Mendengar penjelasan Dedi Mulyadi, Aura Cinta rupanya masih belum terima.
"Bukan mengkritik pak, menurut saya kayak gitu perlakuannya gak adil," katanya.
"Gak adil buat siapa ? kamu mau perpisahan ?" tanya KDM.
Ternyata bukan Aura, melainkan adiknya yang kini akan perpisahan sekolah.
"Buat adik saya sih," kata Aura.
"Ya udah perpisahan saja sendiri aja gak bawa skeolah. Kumpul teman-teman, kita bikin perpisahan tapi jangan melibatkan sekolah, kalau dilibatkan sekolah jadi mungut, kepala sekolahnya dibully, guru dibully dianggap nyari untung," kata Dedi Mulyadi.

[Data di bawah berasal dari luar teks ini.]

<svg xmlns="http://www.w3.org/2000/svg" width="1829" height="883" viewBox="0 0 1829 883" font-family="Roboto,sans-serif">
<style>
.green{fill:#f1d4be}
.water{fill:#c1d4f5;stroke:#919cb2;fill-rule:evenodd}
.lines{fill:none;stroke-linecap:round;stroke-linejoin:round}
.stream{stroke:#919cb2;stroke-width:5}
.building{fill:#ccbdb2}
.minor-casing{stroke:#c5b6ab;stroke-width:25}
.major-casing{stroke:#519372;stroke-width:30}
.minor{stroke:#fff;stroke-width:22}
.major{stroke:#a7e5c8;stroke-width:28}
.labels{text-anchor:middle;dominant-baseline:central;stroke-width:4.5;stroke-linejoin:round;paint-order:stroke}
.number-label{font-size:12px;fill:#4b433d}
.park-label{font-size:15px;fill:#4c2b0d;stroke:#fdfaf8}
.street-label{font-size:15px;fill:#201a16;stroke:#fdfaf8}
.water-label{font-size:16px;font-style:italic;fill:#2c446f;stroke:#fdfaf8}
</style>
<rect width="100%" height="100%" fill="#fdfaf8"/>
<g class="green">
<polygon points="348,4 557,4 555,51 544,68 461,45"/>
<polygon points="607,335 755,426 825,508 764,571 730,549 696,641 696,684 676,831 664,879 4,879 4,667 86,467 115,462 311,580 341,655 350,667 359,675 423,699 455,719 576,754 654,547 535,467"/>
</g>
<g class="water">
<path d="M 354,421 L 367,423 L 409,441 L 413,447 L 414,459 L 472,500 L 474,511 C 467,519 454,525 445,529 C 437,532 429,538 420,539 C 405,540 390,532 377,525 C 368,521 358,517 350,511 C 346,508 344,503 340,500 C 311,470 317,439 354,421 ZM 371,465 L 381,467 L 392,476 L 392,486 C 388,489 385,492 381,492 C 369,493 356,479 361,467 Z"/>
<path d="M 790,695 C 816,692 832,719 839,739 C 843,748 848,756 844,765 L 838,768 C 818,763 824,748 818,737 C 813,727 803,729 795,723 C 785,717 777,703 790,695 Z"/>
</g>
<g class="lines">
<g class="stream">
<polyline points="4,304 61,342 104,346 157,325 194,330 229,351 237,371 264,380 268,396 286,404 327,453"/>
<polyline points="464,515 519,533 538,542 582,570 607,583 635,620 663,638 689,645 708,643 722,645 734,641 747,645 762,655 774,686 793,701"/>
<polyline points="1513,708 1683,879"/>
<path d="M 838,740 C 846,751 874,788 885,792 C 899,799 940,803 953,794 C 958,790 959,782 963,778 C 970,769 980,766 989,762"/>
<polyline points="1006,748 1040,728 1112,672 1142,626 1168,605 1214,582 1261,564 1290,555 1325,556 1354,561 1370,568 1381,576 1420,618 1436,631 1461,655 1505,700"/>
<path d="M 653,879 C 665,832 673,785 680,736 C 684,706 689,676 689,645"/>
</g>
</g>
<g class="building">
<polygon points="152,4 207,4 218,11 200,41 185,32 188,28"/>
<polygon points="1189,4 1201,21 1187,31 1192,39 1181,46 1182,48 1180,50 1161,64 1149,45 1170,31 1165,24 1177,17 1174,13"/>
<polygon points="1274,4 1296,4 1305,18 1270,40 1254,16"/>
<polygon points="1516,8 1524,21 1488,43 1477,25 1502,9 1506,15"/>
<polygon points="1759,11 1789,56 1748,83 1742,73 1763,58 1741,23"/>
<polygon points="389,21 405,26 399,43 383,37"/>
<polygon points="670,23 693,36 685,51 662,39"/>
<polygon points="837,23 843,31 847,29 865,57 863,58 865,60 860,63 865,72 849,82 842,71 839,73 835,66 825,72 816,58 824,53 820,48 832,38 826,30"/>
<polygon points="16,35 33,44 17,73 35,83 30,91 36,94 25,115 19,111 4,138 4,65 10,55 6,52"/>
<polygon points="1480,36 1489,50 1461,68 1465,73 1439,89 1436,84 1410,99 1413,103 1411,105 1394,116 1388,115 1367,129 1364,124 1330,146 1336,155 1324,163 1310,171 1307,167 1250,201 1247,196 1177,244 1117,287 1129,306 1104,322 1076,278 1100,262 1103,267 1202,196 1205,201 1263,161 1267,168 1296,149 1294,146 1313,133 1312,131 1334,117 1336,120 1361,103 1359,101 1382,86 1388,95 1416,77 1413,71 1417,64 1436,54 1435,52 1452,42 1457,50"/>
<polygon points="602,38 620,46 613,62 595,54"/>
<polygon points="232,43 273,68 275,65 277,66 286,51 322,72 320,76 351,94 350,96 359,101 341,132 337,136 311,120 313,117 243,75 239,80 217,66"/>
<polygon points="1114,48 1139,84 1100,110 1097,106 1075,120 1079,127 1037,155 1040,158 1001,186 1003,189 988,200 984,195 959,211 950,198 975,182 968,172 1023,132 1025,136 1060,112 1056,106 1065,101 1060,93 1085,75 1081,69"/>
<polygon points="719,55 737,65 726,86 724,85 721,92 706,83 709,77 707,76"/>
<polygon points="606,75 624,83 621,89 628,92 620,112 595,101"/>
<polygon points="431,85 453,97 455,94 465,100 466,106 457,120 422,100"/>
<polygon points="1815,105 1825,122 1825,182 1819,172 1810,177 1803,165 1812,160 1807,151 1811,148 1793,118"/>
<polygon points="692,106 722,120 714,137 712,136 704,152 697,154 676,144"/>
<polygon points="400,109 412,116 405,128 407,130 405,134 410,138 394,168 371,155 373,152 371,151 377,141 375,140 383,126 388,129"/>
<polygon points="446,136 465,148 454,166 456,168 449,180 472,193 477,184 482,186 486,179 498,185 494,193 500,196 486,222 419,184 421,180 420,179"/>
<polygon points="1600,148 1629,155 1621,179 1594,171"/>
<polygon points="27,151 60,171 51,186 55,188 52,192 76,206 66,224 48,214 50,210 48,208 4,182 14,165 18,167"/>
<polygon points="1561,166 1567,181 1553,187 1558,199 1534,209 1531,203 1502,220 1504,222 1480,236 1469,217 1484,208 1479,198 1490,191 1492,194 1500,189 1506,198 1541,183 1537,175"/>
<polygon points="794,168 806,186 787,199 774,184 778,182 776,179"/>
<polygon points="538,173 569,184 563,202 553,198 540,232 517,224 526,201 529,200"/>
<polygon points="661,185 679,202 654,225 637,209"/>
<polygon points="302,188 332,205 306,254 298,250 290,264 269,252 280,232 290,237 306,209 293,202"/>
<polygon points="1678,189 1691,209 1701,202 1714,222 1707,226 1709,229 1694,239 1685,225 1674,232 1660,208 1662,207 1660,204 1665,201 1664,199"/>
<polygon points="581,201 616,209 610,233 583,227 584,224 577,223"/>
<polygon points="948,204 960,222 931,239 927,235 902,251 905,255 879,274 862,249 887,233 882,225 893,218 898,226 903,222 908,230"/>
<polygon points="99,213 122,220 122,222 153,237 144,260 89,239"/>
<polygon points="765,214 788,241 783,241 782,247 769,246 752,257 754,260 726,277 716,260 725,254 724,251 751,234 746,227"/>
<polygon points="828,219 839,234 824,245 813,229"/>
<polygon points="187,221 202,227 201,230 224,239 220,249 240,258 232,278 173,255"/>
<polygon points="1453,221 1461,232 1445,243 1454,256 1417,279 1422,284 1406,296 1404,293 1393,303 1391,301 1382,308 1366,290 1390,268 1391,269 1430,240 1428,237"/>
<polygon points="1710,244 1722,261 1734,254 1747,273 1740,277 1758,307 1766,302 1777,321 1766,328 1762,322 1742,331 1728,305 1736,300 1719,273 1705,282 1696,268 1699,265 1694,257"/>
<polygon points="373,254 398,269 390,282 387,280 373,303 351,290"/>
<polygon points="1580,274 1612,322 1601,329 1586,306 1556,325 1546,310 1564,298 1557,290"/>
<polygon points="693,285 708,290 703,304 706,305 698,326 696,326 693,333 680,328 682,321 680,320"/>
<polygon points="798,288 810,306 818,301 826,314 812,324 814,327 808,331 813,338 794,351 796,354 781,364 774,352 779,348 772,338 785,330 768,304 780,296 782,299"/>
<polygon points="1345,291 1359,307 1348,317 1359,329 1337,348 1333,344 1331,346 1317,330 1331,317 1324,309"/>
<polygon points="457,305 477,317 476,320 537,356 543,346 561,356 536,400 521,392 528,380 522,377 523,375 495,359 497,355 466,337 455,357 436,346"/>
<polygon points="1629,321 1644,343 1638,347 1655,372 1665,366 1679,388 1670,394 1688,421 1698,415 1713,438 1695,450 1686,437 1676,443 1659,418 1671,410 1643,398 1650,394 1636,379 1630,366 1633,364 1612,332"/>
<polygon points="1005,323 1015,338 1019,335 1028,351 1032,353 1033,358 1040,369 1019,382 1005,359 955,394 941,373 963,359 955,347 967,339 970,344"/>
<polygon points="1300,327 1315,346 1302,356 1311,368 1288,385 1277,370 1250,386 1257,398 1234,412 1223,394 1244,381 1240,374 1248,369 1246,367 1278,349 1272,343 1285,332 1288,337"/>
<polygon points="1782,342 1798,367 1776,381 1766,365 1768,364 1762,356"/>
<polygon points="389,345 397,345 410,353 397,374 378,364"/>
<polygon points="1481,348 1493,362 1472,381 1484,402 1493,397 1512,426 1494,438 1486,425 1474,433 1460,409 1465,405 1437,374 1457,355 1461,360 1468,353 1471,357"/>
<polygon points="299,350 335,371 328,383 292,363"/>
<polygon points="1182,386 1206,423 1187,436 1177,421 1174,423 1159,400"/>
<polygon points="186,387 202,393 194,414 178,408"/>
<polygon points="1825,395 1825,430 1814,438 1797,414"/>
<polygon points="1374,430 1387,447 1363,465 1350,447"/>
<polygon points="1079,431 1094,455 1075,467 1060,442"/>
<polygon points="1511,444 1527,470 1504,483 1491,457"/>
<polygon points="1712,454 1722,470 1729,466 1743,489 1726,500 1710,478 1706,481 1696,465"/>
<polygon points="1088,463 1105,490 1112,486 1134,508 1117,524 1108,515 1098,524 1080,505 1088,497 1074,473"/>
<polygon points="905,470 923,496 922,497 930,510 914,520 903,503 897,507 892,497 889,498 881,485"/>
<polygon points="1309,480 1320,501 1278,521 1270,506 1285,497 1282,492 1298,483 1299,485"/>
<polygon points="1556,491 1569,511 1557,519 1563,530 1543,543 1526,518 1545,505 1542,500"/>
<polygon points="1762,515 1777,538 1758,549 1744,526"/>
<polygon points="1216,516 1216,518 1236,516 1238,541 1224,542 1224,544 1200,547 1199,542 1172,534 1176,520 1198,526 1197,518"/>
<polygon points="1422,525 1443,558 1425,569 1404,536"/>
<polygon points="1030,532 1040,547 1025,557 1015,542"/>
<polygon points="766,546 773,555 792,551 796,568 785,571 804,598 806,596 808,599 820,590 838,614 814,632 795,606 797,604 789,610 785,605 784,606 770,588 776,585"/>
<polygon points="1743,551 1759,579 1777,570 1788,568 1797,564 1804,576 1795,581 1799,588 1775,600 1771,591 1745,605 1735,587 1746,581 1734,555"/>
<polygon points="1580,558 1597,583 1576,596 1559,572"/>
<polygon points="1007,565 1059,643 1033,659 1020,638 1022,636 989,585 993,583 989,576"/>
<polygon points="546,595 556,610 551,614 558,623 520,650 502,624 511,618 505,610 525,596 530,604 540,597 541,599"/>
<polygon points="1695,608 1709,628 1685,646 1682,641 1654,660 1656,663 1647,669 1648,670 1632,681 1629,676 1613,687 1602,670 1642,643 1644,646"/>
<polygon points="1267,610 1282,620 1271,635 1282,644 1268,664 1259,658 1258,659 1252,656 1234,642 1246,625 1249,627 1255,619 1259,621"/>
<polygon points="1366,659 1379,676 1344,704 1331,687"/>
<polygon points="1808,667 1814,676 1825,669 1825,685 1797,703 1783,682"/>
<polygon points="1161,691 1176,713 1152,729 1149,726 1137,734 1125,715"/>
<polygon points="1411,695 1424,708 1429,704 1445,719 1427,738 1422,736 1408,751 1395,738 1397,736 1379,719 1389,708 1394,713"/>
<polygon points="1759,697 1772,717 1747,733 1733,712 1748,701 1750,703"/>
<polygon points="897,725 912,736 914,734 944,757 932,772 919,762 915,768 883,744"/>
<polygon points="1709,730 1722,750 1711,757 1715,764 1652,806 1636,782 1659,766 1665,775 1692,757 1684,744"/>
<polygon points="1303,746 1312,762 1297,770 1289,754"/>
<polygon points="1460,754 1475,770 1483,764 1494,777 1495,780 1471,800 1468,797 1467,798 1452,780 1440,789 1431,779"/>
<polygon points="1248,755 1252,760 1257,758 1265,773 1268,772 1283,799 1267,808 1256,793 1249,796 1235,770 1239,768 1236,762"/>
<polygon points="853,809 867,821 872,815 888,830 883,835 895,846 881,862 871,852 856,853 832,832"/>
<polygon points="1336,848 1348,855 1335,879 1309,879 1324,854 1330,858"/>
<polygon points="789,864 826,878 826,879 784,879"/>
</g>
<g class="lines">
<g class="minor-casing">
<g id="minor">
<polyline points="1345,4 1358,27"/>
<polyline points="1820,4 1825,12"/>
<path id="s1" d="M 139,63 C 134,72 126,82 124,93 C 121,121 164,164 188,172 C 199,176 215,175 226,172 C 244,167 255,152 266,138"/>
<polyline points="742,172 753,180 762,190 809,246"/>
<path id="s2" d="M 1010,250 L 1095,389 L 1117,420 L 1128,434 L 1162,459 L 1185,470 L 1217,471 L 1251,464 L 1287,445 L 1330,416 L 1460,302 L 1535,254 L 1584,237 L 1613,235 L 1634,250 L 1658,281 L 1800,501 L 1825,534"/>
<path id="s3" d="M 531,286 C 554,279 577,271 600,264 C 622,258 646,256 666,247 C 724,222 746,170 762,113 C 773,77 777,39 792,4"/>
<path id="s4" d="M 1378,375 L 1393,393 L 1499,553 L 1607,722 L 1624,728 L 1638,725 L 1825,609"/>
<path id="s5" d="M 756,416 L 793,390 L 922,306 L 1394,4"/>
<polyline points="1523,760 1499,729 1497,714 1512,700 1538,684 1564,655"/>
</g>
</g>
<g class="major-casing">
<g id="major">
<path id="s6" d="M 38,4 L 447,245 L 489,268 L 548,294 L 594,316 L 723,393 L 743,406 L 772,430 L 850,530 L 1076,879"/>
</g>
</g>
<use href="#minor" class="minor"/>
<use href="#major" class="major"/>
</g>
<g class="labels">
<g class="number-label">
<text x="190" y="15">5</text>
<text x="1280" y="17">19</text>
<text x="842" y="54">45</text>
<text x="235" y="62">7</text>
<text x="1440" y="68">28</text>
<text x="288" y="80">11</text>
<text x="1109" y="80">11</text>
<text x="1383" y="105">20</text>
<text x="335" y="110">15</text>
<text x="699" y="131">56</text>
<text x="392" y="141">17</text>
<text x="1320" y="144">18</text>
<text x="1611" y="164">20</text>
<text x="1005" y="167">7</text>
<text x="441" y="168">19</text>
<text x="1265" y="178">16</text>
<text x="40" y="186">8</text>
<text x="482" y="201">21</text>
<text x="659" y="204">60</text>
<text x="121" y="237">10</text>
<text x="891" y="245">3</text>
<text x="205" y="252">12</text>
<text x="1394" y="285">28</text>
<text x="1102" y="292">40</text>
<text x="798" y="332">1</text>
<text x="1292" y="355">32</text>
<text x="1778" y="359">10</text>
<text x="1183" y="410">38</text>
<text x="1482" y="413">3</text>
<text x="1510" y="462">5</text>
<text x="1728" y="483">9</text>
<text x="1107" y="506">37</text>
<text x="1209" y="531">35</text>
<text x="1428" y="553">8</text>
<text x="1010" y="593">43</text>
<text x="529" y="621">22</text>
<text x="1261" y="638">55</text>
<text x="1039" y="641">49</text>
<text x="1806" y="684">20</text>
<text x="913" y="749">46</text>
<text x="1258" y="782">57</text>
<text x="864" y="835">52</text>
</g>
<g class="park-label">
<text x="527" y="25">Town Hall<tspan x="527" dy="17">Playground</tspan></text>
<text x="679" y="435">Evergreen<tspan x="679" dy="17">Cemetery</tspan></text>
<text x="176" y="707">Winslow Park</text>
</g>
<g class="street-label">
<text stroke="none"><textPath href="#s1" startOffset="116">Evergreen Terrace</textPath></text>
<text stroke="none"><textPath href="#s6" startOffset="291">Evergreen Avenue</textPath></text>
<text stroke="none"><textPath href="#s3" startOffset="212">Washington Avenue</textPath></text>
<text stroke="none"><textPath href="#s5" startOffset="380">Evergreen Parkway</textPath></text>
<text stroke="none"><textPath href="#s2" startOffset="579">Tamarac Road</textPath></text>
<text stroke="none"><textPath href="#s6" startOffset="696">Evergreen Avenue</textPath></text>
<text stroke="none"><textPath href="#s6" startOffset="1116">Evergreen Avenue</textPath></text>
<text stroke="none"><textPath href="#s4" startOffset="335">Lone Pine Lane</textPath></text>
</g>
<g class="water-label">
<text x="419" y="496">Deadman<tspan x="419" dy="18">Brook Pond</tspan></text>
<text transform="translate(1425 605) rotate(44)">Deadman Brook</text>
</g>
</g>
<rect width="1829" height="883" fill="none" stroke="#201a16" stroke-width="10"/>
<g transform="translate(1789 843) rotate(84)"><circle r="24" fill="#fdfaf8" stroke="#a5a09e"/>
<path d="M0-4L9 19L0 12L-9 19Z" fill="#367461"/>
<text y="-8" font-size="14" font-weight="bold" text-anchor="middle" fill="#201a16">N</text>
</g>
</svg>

KDM menekankan jika sudah menyelenggarakan secara mandiri lalu terjadi sesuatu, maka Aura Cinta harus tanggung jawab.
"Kamu aja bikin, menjadi ketua panitia acara perpisahan. Kalau besok busnya terbalik tanggung jawab sendiri, orang mabuk, ada tawuran, tidak bawa institusi. Bagi saya biaya pendikan harus murah tidak boleh ada beban bagi orang tua jangan sampai BOS-nya dibayarin pemerintah tapi siswanya hura-hura," kata Dedi Mulyadi.